Pathway for the Production of Hydroxyl Radicals during the Microbially Mediated Redox Transformation of Iron (Oxyhydr)oxides.

The reduction of ferric iron (Fe(III)) to ferrous iron (Fe(II)) by dissimilatory iron-reducing bacteria is widespread in anaerobic environments. The oxidation of Fe(II) in aerobic environments has been found to produce hydroxyl radicals (•OH); however, the role of iron-reducing bacteria in the process has not been well understood. Here, Shewanella oneidensis MR-1-mediated redox transformation of four typical iron (oxyhydr)oxides and the production of reactive oxygen species were investigated. The results showed that the production of •OH was mainly determined by the insoluble Fe(II) formed during microbially mediated reduction and also mediated by the mineralogical phase. Moreover, this study for the first time observed the exogenetic iron-independent production of •OH by S. oneidensis MR-1, and the integrated pathway of •OH generation during the iron redox process was revealed.

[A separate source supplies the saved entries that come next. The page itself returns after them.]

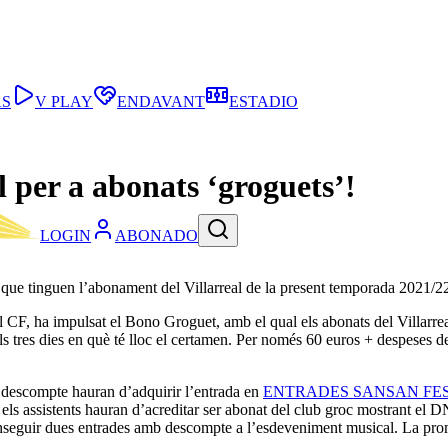
AS
V PLAY
ENDAVANT
ESTADIO
 per a abonats ‘groguets’!
LOGIN
ABONADO
que tinguen l’abonament del Villarreal de la present temporada 2021/2
eal CF, ha impulsat el Bono Groguet, amb el qual els abonats del Villa
ls tres dies en què té lloc el certamen. Per només 60 euros + despeses de
nt descompte hauran d’adquirir l’entrada en
ENTRADES SANSAN FE
els assistents hauran d’acreditar ser abonat del club groc mostrant el DN
seguir dues entrades amb descompte a l’esdeveniment musical. La prom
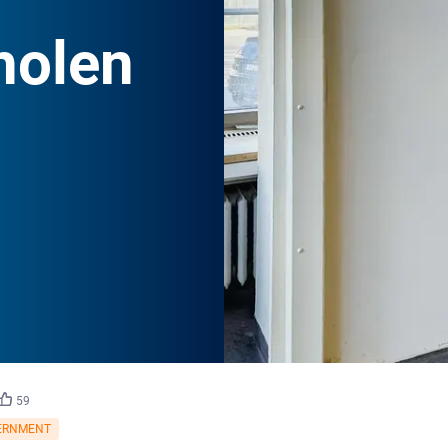
holen
©
AKDB
59
ERNMENT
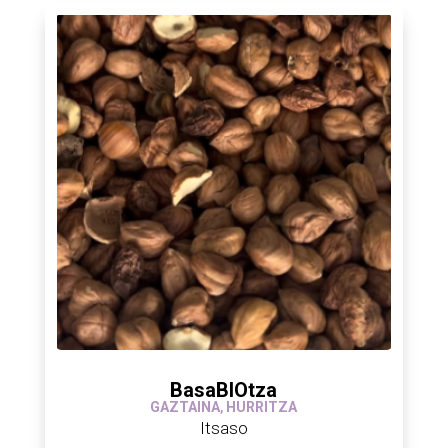
BasaBIOtza
GAZTAINA
,
HURRITZA
Itsaso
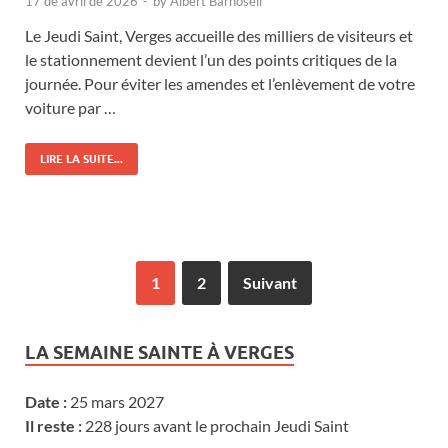
17 de avril de 2026
-
by
Albert Barnosell
Le Jeudi Saint, Verges accueille des milliers de visiteurs et
le stationnement devient l’un des points critiques de la
journée. Pour éviter les amendes et l’enlèvement de votre
voiture par …
LIRE LA SUITE...
1
2
Suivant
LA SEMAINE SAINTE À VERGES
Date :
25 mars 2027
Il reste :
228 jours avant le prochain Jeudi Saint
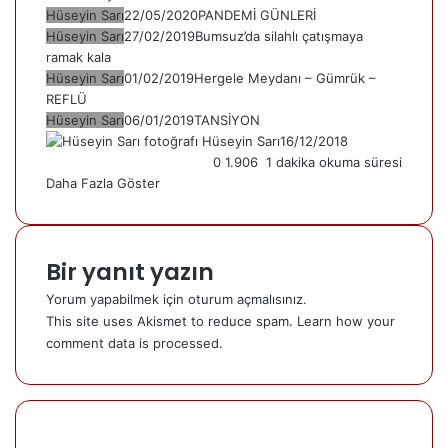
Hüseyin Sarı
22/05/2020
PANDEMİ GÜNLERİ
Hüseyin Sarı
27/02/2019
Bumsuz’da silahlı çatışmaya
ramak kala
Hüseyin Sarı
01/02/2019
Hergele Meydanı – Gümrük –
REFLÜ
Hüseyin Sarı
06/01/2019
TANSİYON
Hüseyin Sarı
16/12/2018
0
1.906
1 dakika okuma süresi
Daha Fazla Göster
Bir yanıt yazın
Yorum yapabilmek için
oturum açmalısınız
.
This site uses Akismet to reduce spam.
Learn how your
comment data is processed.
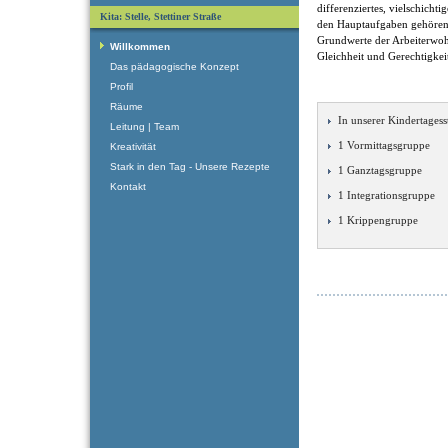
differenziertes, vielschicht
Kita: Stelle, Stettiner Straße
den Hauptaufgaben gehören
Grundwerte der Arbeiterwohlf
Willkommen
Gleichheit und Gerechtigkei
Das pädagogische Konzept
Profil
Räume
In unserer Kindertagesst
Leitung | Team
1 Vormittagsgruppe
Kreativität
Stark in den Tag - Unsere Rezepte
1 Ganztagsgruppe
Kontakt
1 Integrationsgruppe
1 Krippengruppe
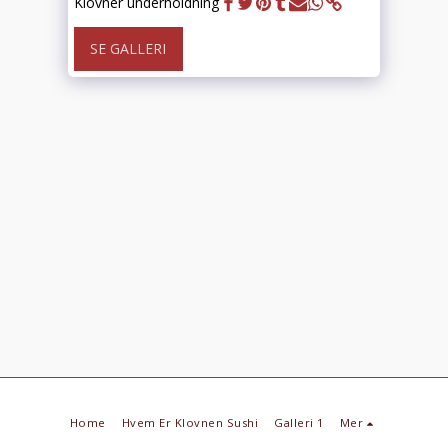
Klovner underholdning
SE GALLERI
Home
Hvem Er Klovnen Sushi
Galleri 1
Mer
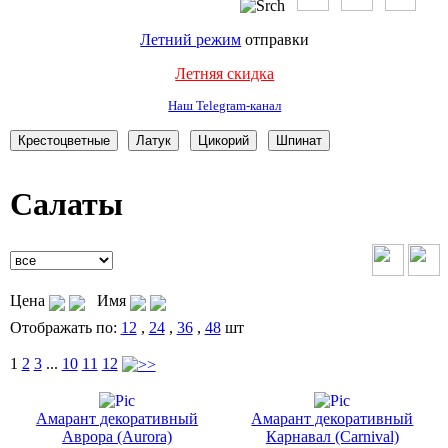
Летний режим
отправки
Летняя скидка
Наш Telegram-канал
Салаты
Цена
Имя
Отображать по:
12
,
24
,
36
,
48
шт
1
2
3
...
10
11
12
Амарант декоративный
Амарант декоративный
Аврора (Aurora)
Карнавал (Carnival)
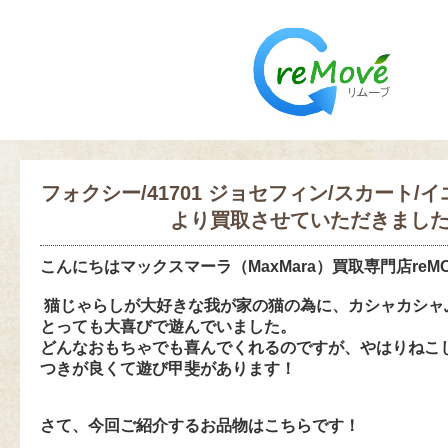
フォクシー/41701 ジョセフィン/スカート/
より買取させていただきまし
こんにちは
マックスマーラ（MaxMara）買取専門店reM
猫じゃらしが大好きな我が家の猫の為に、カシャカシャ
とっても大喜びで遊んでいました。
どんなおもちゃでも喜んでくれるのですが、やはりねこ
つきが良くて遊び甲斐
があります！
さて、今回ご紹介するお品物はこちらです！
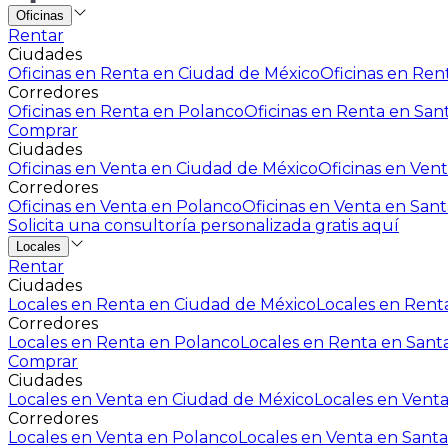
Oficinas
Rentar
Ciudades
Oficinas en Renta en Ciudad de México
Oficinas en Rent
Corredores
Oficinas en Renta en Polanco
Oficinas en Renta en San
Comprar
Ciudades
Oficinas en Venta en Ciudad de México
Oficinas en Vent
Corredores
Oficinas en Venta en Polanco
Oficinas en Venta en Sant
Solicita una consultoría personalizada gratis aquí
Locales
Rentar
Ciudades
Locales en Renta en Ciudad de México
Locales en Renta
Corredores
Locales en Renta en Polanco
Locales en Renta en Sant
Comprar
Ciudades
Locales en Venta en Ciudad de México
Locales en Venta
Corredores
Locales en Venta en Polanco
Locales en Venta en Santa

Superoxide (O2•-) was indicated as a key intermediate species that was produced by both abiotic and biotic pathways, and •OH was generated by both the exogenetic iron-dependent Fenton-like reaction and exogenetic iron-independent pathways. S. oneidensis MR-1 played a pivotal role in both the reduction of Fe(III) and the production of O2•-. These findings contribute substantially to our understanding of the generation mechanism of reactive oxygen species at oxidation-reduction boundaries in the environment.